WORK TASK: Give the data again exactly as written, skipping any pictures.

DATA SECTION:
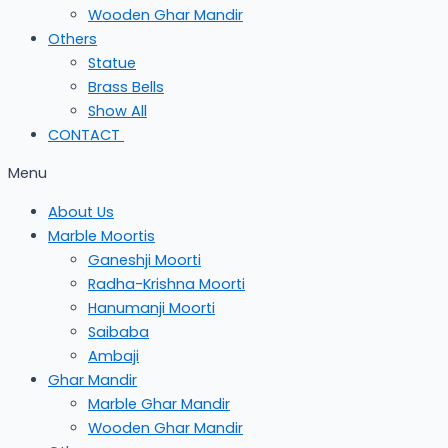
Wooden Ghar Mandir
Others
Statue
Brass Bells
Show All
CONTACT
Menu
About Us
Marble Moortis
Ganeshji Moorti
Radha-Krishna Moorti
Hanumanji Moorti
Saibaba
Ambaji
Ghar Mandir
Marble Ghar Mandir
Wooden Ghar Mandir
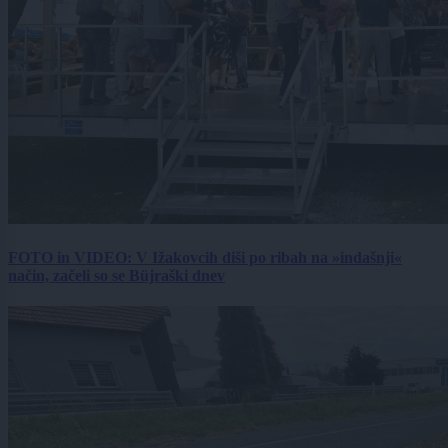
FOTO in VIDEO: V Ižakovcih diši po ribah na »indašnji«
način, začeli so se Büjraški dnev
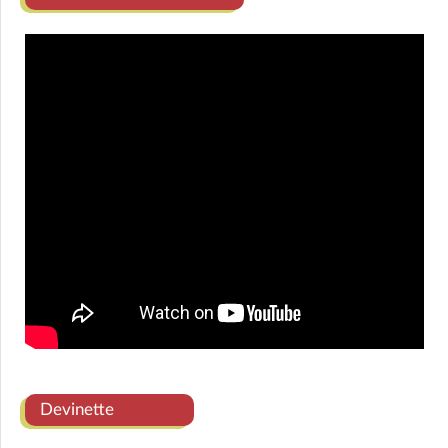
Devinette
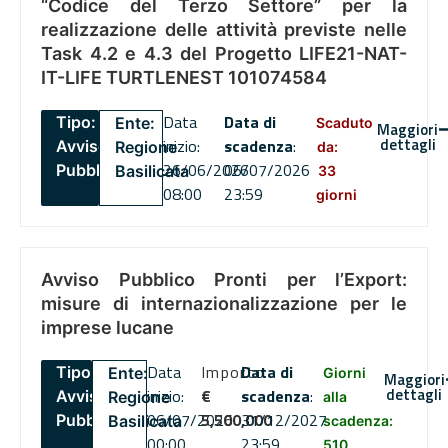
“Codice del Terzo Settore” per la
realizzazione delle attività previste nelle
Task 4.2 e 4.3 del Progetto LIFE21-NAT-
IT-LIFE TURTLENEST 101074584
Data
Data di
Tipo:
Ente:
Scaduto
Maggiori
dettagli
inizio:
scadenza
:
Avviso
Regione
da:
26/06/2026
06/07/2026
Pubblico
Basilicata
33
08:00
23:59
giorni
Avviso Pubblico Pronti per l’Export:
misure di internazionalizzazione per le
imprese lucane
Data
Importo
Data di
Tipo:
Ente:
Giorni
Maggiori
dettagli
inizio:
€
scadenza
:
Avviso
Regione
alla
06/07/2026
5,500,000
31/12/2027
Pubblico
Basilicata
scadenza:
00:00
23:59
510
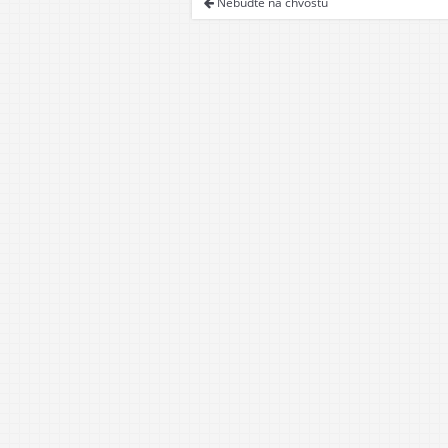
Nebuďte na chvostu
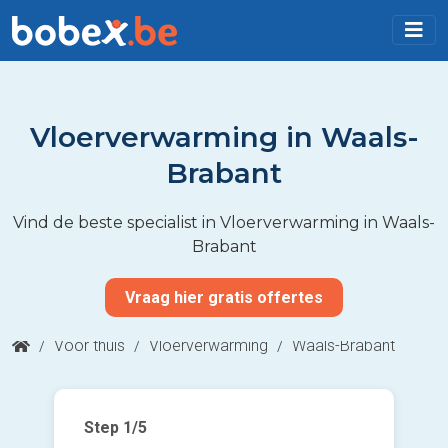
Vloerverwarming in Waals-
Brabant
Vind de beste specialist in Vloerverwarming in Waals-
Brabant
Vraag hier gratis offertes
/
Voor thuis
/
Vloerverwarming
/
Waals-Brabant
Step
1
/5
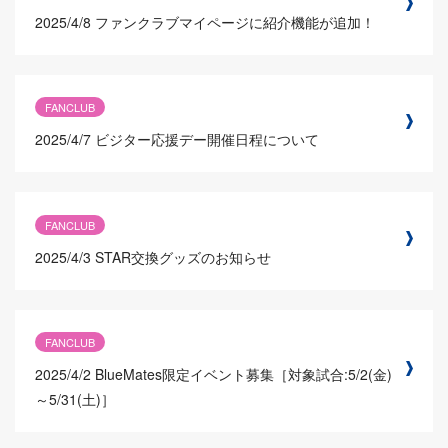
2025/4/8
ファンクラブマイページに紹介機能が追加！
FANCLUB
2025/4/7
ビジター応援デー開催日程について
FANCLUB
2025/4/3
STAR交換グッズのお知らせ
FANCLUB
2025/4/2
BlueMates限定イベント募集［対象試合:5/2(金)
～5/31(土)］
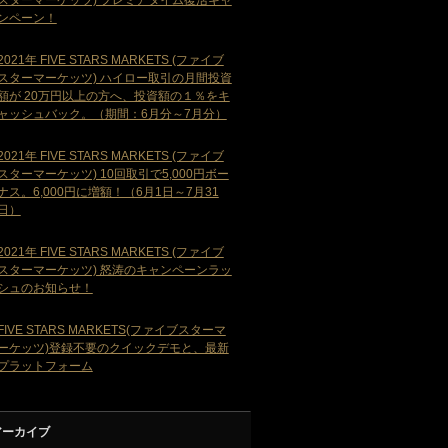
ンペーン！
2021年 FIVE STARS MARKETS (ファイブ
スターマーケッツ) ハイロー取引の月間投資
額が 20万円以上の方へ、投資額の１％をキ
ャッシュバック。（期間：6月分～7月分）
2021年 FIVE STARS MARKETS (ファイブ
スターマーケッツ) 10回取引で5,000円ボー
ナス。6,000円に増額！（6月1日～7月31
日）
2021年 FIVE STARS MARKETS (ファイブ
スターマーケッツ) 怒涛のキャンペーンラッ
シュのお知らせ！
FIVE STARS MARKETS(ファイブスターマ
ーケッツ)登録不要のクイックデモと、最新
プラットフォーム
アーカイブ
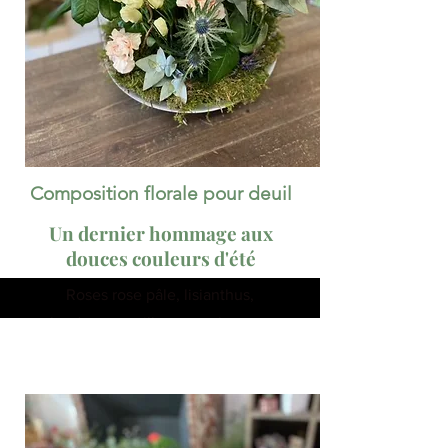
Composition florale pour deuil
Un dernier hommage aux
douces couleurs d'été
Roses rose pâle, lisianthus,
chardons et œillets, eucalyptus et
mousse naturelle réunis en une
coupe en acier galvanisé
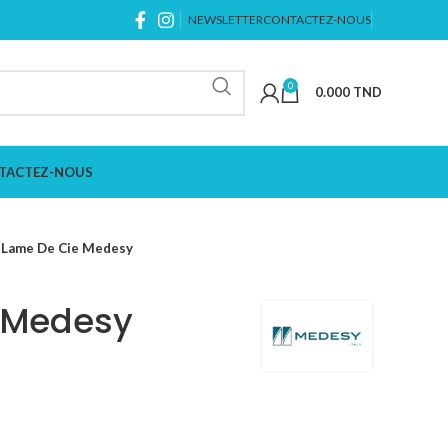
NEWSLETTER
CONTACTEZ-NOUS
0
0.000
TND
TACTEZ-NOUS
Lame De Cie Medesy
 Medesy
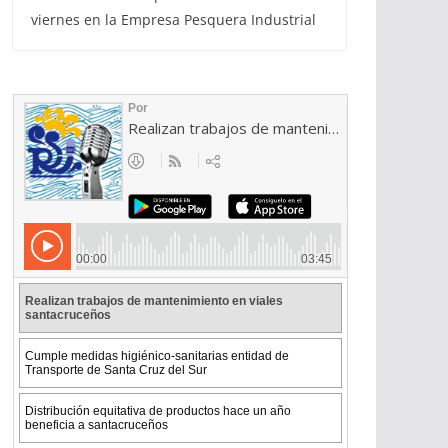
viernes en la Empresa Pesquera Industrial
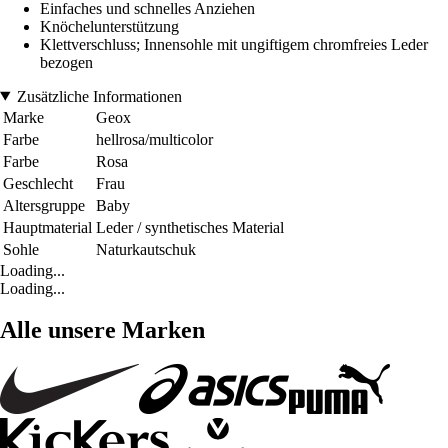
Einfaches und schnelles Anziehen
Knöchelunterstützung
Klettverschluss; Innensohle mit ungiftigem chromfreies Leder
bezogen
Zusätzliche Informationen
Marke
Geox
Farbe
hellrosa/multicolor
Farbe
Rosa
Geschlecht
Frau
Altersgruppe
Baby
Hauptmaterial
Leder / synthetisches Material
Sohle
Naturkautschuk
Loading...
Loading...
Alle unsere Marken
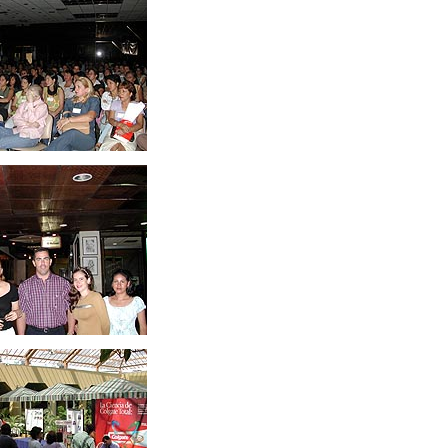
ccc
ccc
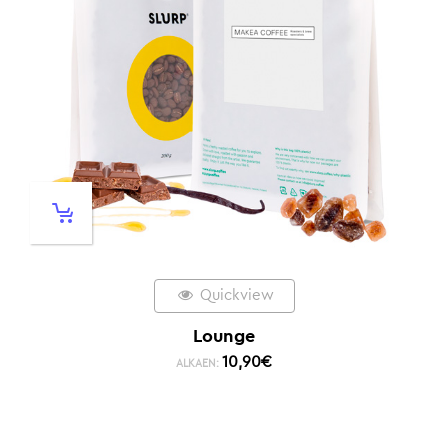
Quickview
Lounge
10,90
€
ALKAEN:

WRITTEN RESPONSE:
Wooden Ghar Mandir
Others
Statue
Brass Bells
Show All
CONTACT
Menu
About Us
Marble Moortis
Ganeshji Moorti
Radha-Krishna Moorti
Hanumanji Moorti
Saibaba
Ambaji
Ghar Mandir
Marble Ghar Mandir
Wooden Ghar Mandir
FOTO in VIDEO: V Ižakovcih diši po ribah na »indašnji«
način, začeli so se Büjraški dnev
Devinette
“Codice del Terzo Settore” per la
realizzazione delle attività previste nelle
Task 4.2 e 4.3 del Progetto LIFE21-NAT-
IT-LIFE TURTLENEST 101074584
Data
Data di
Tipo:
Ente:
Scaduto
Maggiori
dettagli
inizio:
scadenza
:
Avviso
Regione
da:
26/06/2026
06/07/2026
Pubblico
Basilicata
33
08:00
23:59
giorni
Avviso Pubblico Pronti per l’Export:
misure di internazionalizzazione per le
imprese lucane
Data
Importo
Data di
Tipo:
Ente:
Giorni
Maggiori
dettagli
inizio:
€
scadenza
:
Avviso
Regione
alla
06/07/2026
5,500,000
31/12/2027
Pubblico
Basilicata
scadenza:
00:00
23:59
510
Nebuďte na chvostu
Vloerverwarming in Waals-
Brabant
Vind de beste specialist in Vloerverwarming in Waals-
Brabant
Vraag hier gratis offertes
/
Voor thuis
/
Vloerverwarming
/
Waals-Brabant
Step
1
/5
2025/4/8
ファンクラブマイページに紹介機能が追加！
FANCLUB
2025/4/7
ビジター応援デー開催日程について
FANCLUB
2025/4/3
STAR交換グッズのお知らせ
FANCLUB
2025/4/2
BlueMates限定イベント募集［対象試合:5/2(金)
～5/31(土)］
ンペーン！
2021年 FIVE STARS MARKETS (ファイブ
スターマーケッツ) ハイロー取引の月間投資
額が 20万円以上の方へ、投資額の１％をキ
ャッシュバック。（期間：6月分～7月分）
2021年 FIVE STARS MARKETS (ファイブ
スターマーケッツ) 10回取引で5,000円ボー
ナス。6,000円に増額！（6月1日～7月31
日）
2021年 FIVE STARS MARKETS (ファイブ
スターマーケッツ) 怒涛のキャンペーンラッ
シュのお知らせ！
FIVE STARS MARKETS(ファイブスターマ
ーケッツ)登録不要のクイックデモと、最新
プラットフォーム
アーカイブ
Composition florale pour deuil
Un dernier hommage aux
douces couleurs d'été
Roses rose pâle, lisianthus,
chardons et œillets, eucalyptus et
mousse naturelle réunis en une
coupe en acier galvanisé
NEWSLETTER
CONTACTEZ-NOUS
0
0.000
TND
TACTEZ-NOUS
Lame De Cie Medesy
 Medesy
viernes en la Empresa Pesquera Industrial
Einfaches und schnelles Anziehen
Knöchelunterstützung
Klettverschluss; Innensohle mit ungiftigem chromfreies Leder
bezogen
Zusätzliche Informationen
Marke
Geox
Farbe
hellrosa/multicolor
Farbe
Rosa
Geschlecht
Frau
Altersgruppe
Baby
Hauptmaterial
Leder / synthetisches Material
Sohle
Naturkautschuk
Loading...
Loading...
Alle unsere Marken
ccc
ccc
Quickview
Lounge
10,90
€
ALKAEN:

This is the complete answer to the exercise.